▶ _Available data_
------------------------------
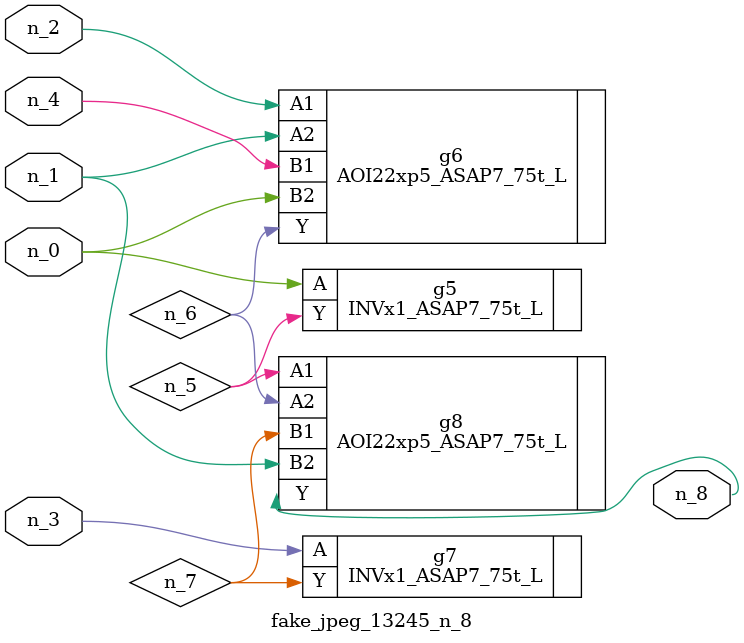
<source format=v>
module fake_jpeg_13245_n_8 (n_3, n_2, n_1, n_0, n_4, n_8);

input n_3;
input n_2;
input n_1;
input n_0;
input n_4;

output n_8;

wire n_6;
wire n_5;
wire n_7;

INVx1_ASAP7_75t_L g5 ( 
.A(n_0),
.Y(n_5)
);

AOI22xp5_ASAP7_75t_L g6 ( 
.A1(n_2),
.A2(n_1),
.B1(n_4),
.B2(n_0),
.Y(n_6)
);

INVx1_ASAP7_75t_L g7 ( 
.A(n_3),
.Y(n_7)
);

AOI22xp5_ASAP7_75t_L g8 ( 
.A1(n_5),
.A2(n_6),
.B1(n_7),
.B2(n_1),
.Y(n_8)
);


endmodule
</source>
------------------------------
▶ _Requirement_
Everything in the records above should be printed again exactly, except the pictures.

▶ _Result of the task_
<source format=v>
module fake_jpeg_13245_n_8 (n_3, n_2, n_1, n_0, n_4, n_8);

input n_3;
input n_2;
input n_1;
input n_0;
input n_4;

output n_8;

wire n_6;
wire n_5;
wire n_7;

INVx1_ASAP7_75t_L g5 ( 
.A(n_0),
.Y(n_5)
);

AOI22xp5_ASAP7_75t_L g6 ( 
.A1(n_2),
.A2(n_1),
.B1(n_4),
.B2(n_0),
.Y(n_6)
);

INVx1_ASAP7_75t_L g7 ( 
.A(n_3),
.Y(n_7)
);

AOI22xp5_ASAP7_75t_L g8 ( 
.A1(n_5),
.A2(n_6),
.B1(n_7),
.B2(n_1),
.Y(n_8)
);


endmodule
</source>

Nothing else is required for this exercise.